● SUPPLIED DATA:
________________________________________

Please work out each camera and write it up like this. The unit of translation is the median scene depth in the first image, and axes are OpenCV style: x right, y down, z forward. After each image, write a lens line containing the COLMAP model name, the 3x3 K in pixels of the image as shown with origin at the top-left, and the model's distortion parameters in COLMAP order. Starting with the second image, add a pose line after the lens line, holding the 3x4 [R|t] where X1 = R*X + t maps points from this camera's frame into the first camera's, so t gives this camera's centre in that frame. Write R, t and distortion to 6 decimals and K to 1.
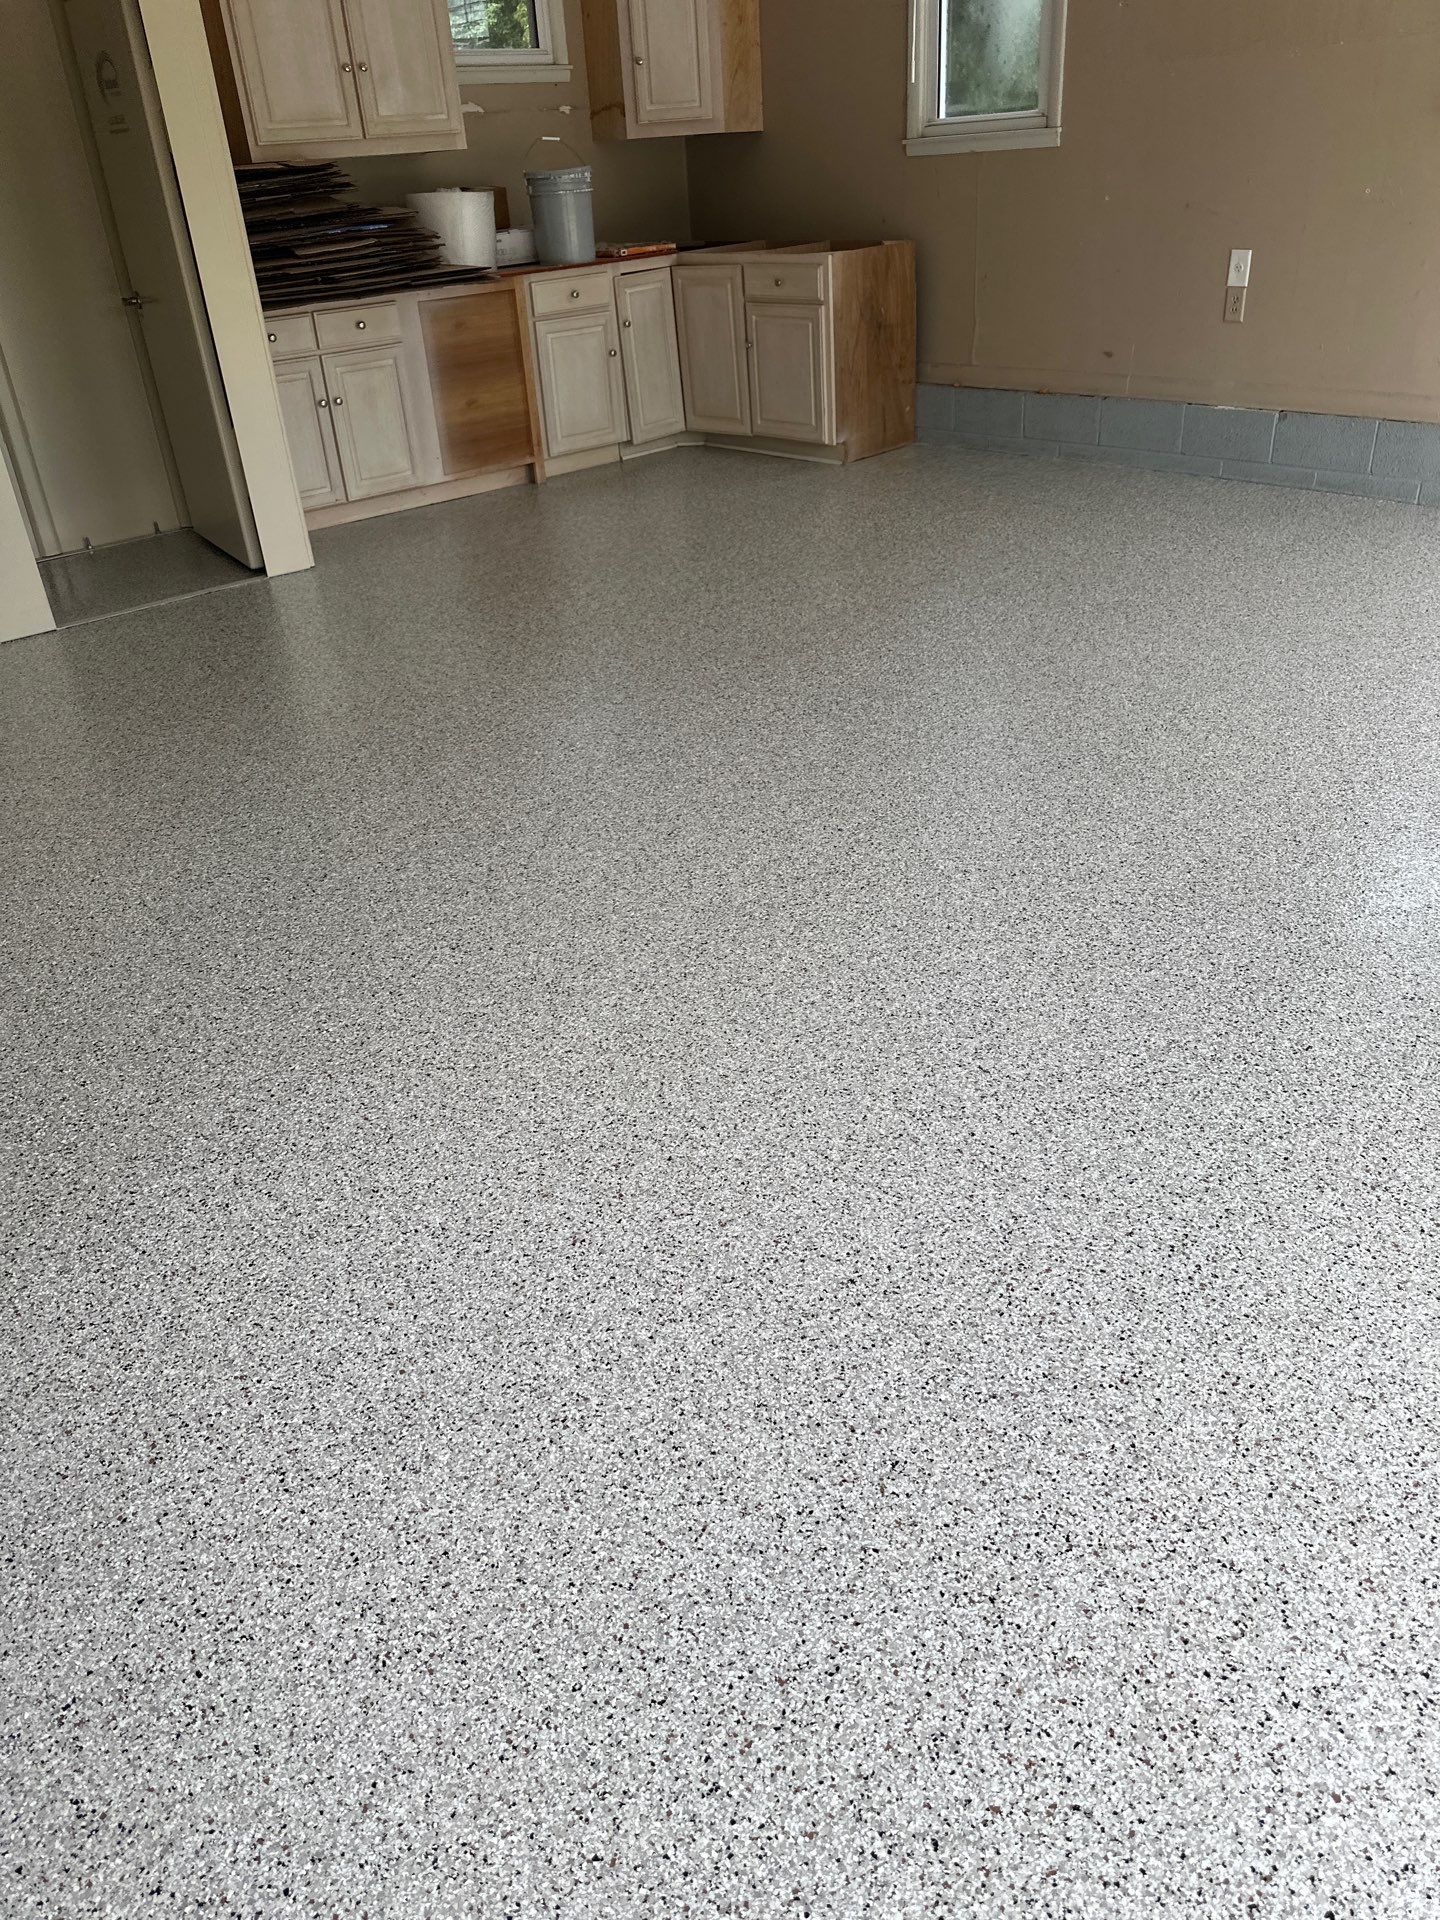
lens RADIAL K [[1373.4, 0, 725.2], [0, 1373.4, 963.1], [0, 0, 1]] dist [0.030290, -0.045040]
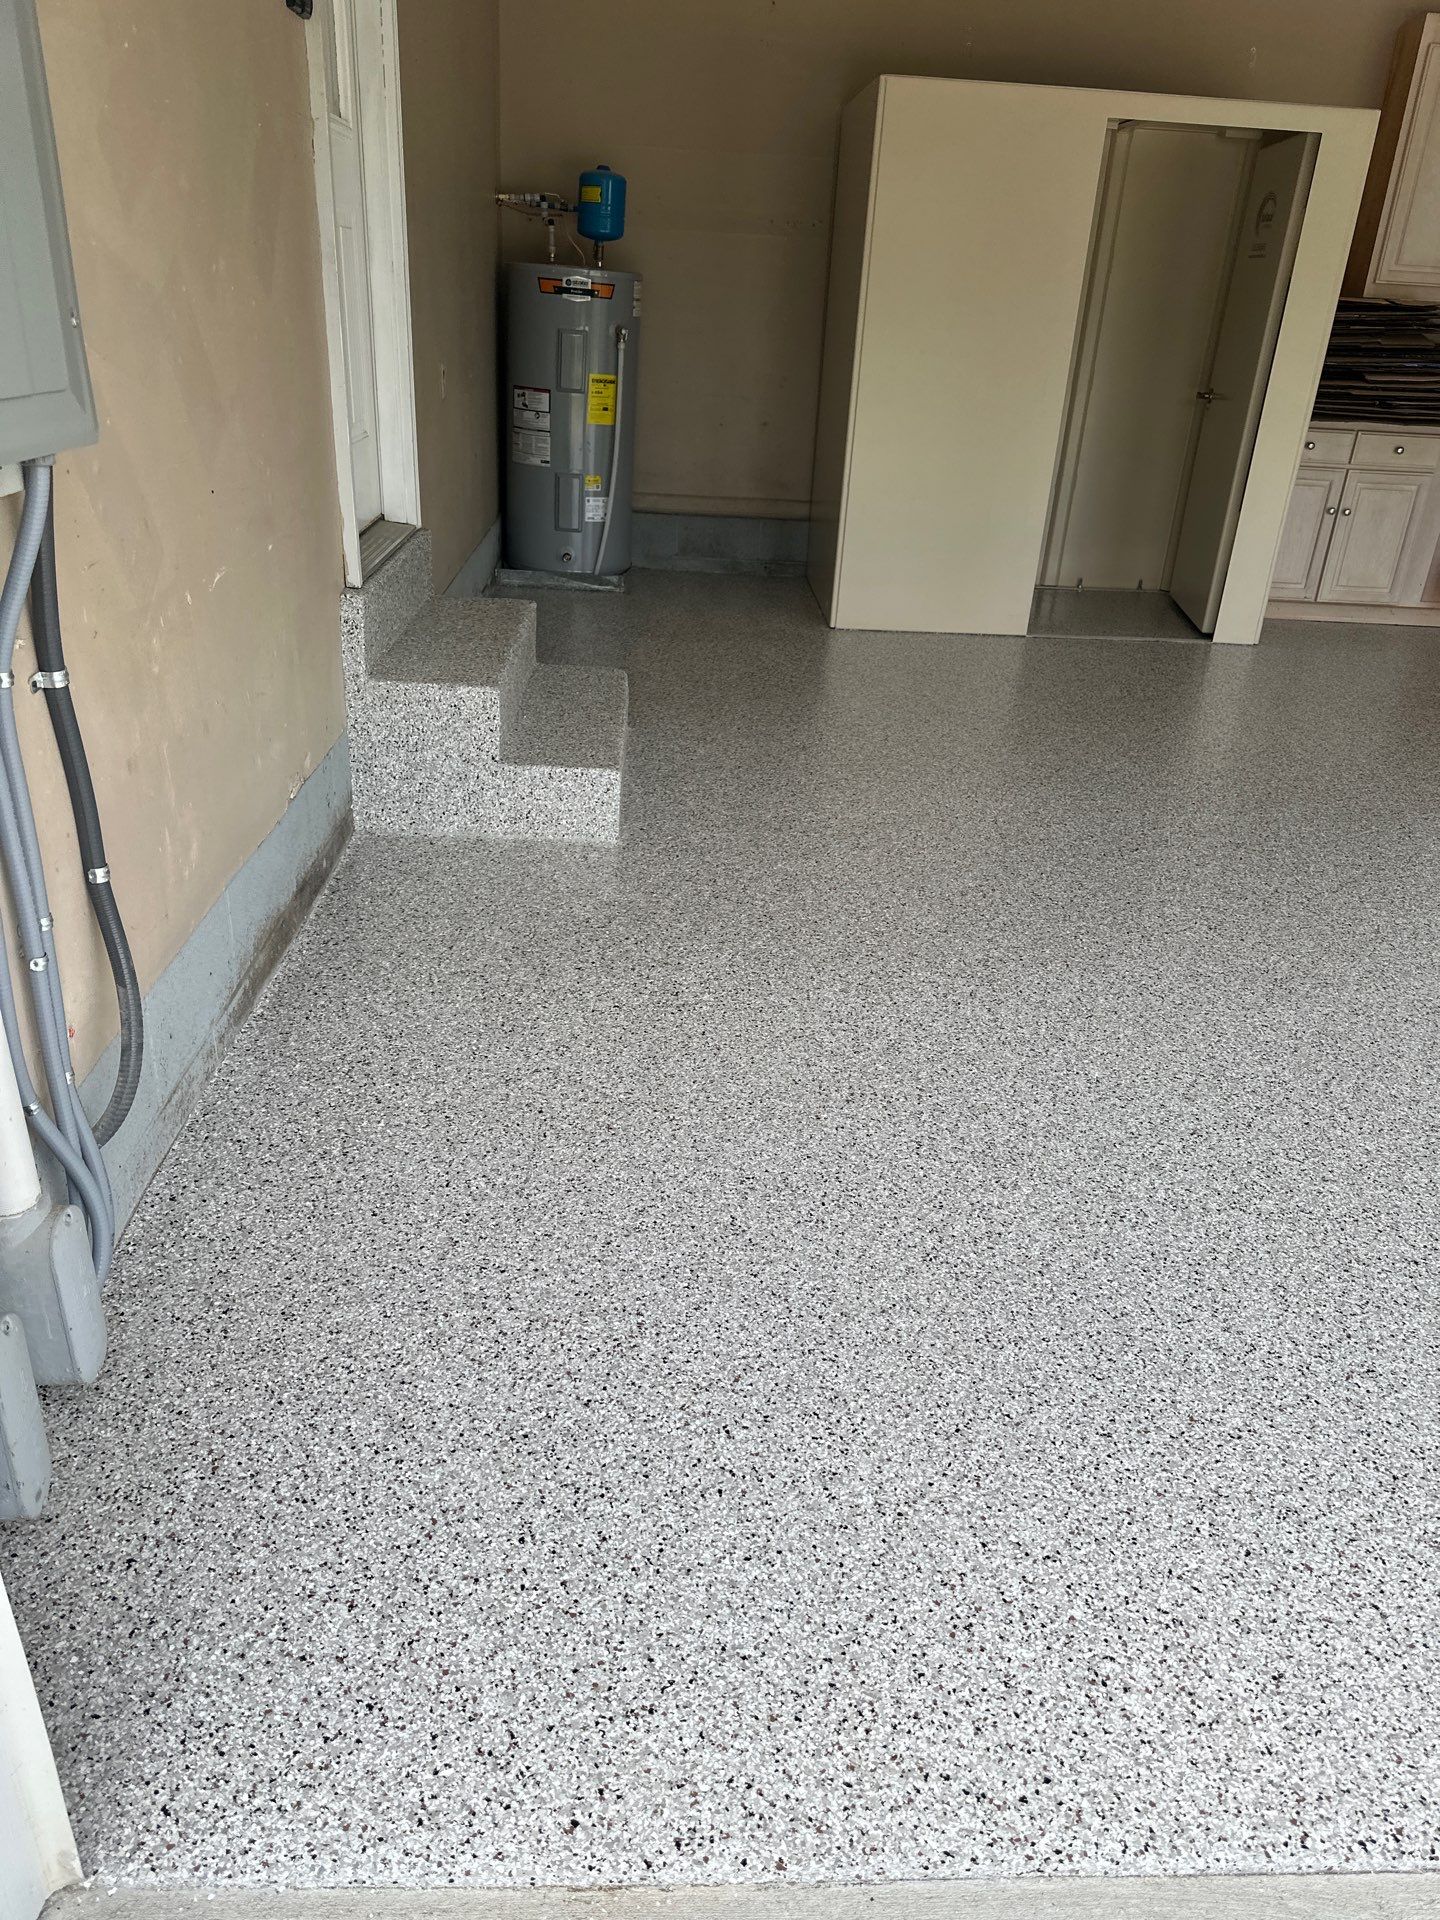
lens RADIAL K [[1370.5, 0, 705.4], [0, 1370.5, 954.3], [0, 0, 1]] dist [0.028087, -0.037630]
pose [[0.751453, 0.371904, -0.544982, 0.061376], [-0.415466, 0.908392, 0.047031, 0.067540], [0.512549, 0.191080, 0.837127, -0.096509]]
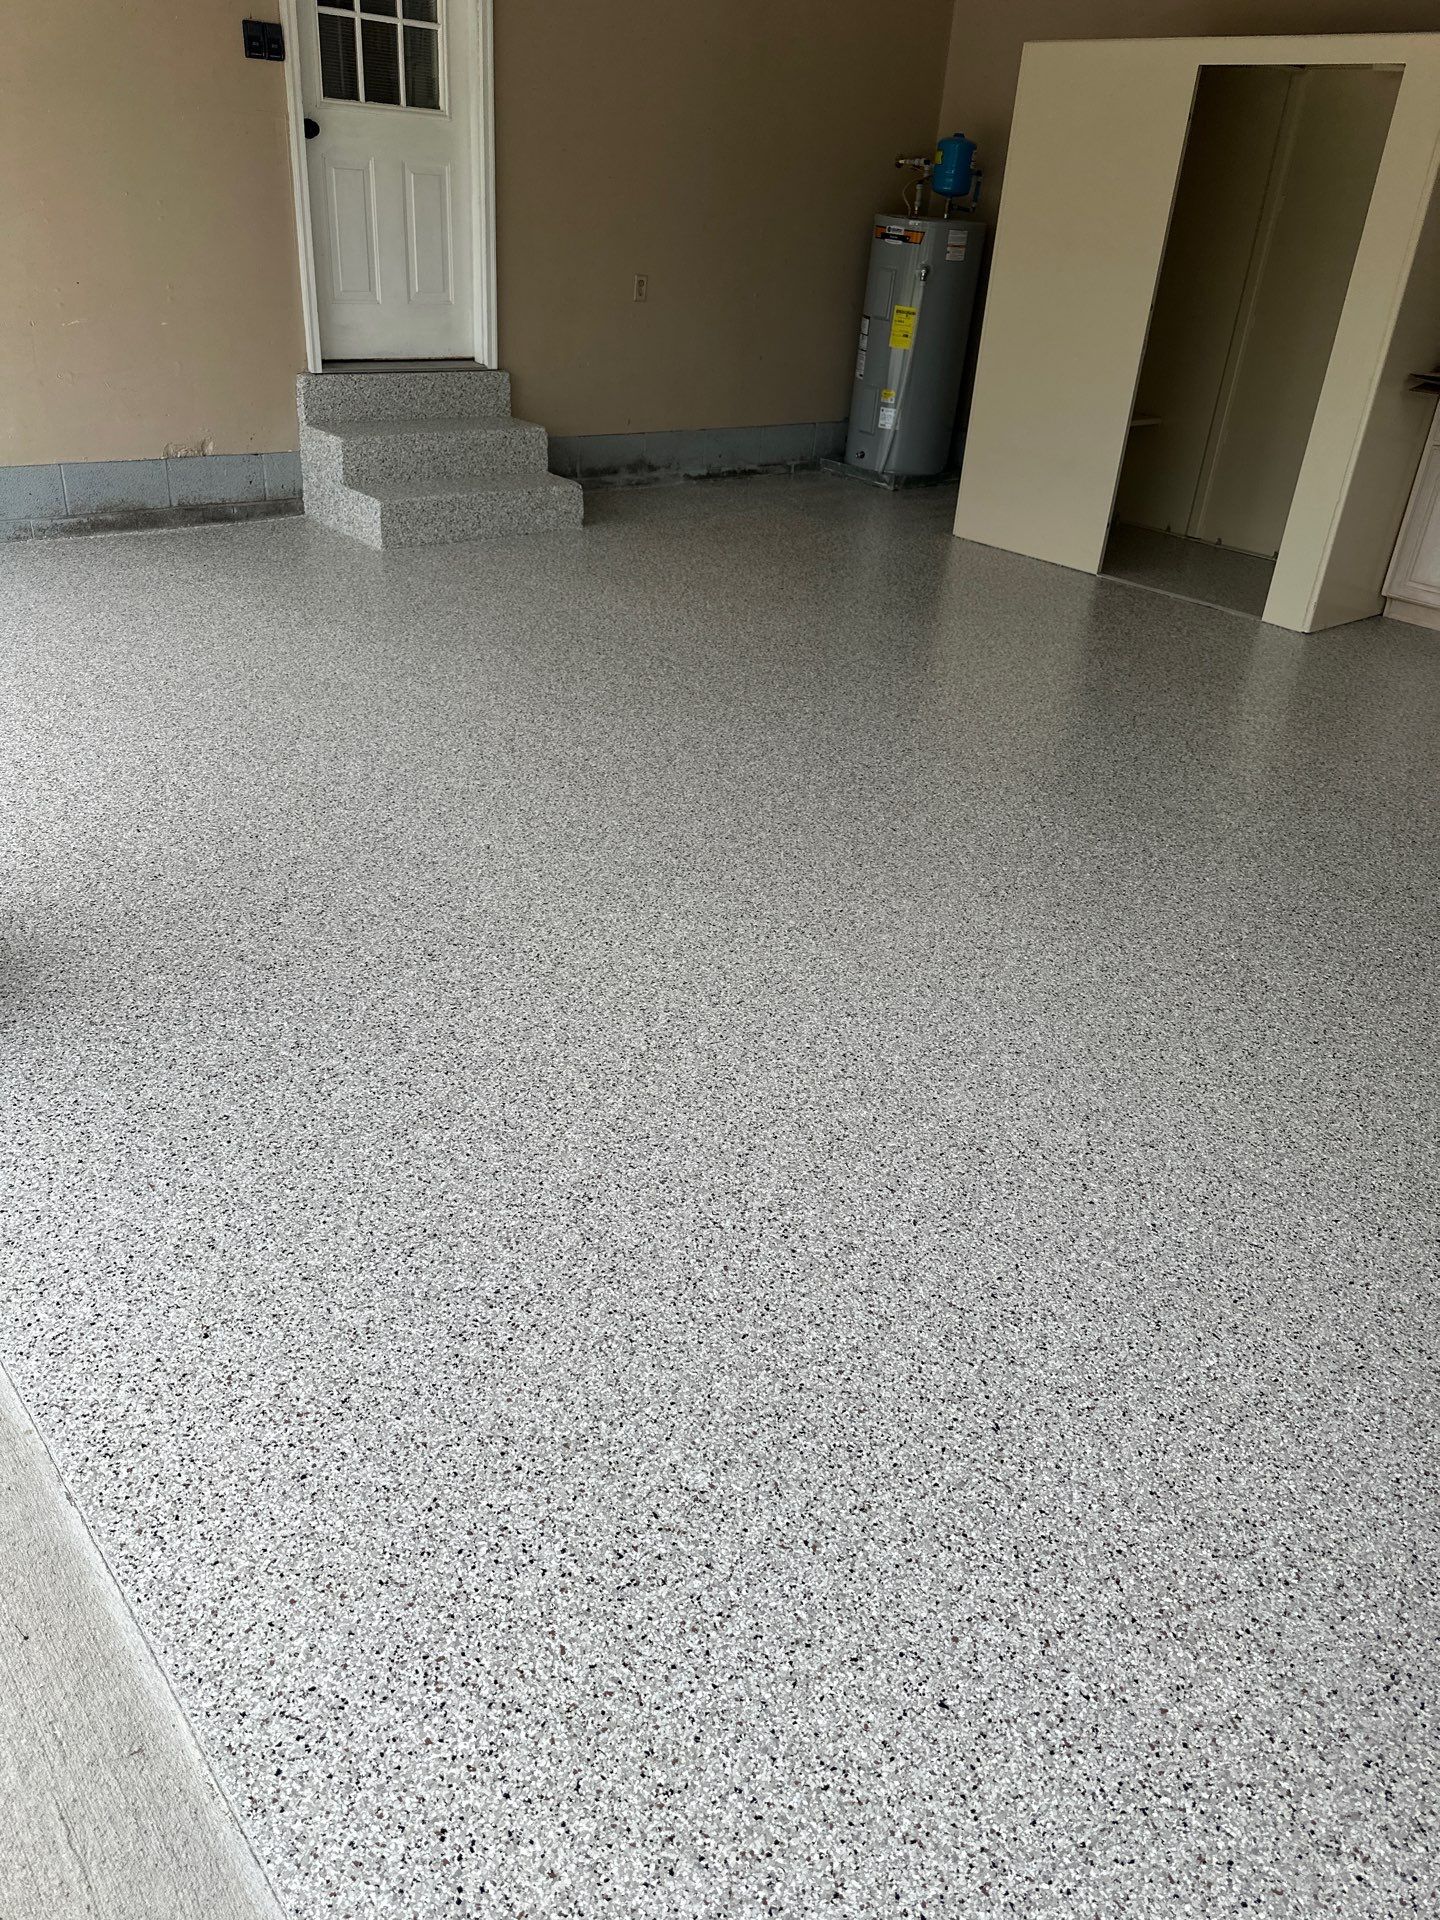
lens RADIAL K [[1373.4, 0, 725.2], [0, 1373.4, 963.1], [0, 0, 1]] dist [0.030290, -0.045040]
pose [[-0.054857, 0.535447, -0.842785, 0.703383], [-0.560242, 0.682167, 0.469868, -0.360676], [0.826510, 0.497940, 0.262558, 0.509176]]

________________________________________

● PROBLEM DETAILS: Please copy the entries in full. Leave each image out.

● WRITTEN RESPONSE:
Please work out each camera and write it up like this. The unit of translation is the median scene depth in the first image, and axes are OpenCV style: x right, y down, z forward. After each image, write a lens line containing the COLMAP model name, the 3x3 K in pixels of the image as shown with origin at the top-left, and the model's distortion parameters in COLMAP order. Starting with the second image, add a pose line after the lens line, holding the 3x4 [R|t] where X1 = R*X + t maps points from this camera's frame into the first camera's, so t gives this camera's centre in that frame. Write R, t and distortion to 6 decimals and K to 1.
lens RADIAL K [[1373.4, 0, 725.2], [0, 1373.4, 963.1], [0, 0, 1]] dist [0.030290, -0.045040]
lens RADIAL K [[1370.5, 0, 705.4], [0, 1370.5, 954.3], [0, 0, 1]] dist [0.028087, -0.037630]
pose [[0.751453, 0.371904, -0.544982, 0.061376], [-0.415466, 0.908392, 0.047031, 0.067540], [0.512549, 0.191080, 0.837127, -0.096509]]
lens RADIAL K [[1373.4, 0, 725.2], [0, 1373.4, 963.1], [0, 0, 1]] dist [0.030290, -0.045040]
pose [[-0.054857, 0.535447, -0.842785, 0.703383], [-0.560242, 0.682167, 0.469868, -0.360676], [0.826510, 0.497940, 0.262558, 0.509176]]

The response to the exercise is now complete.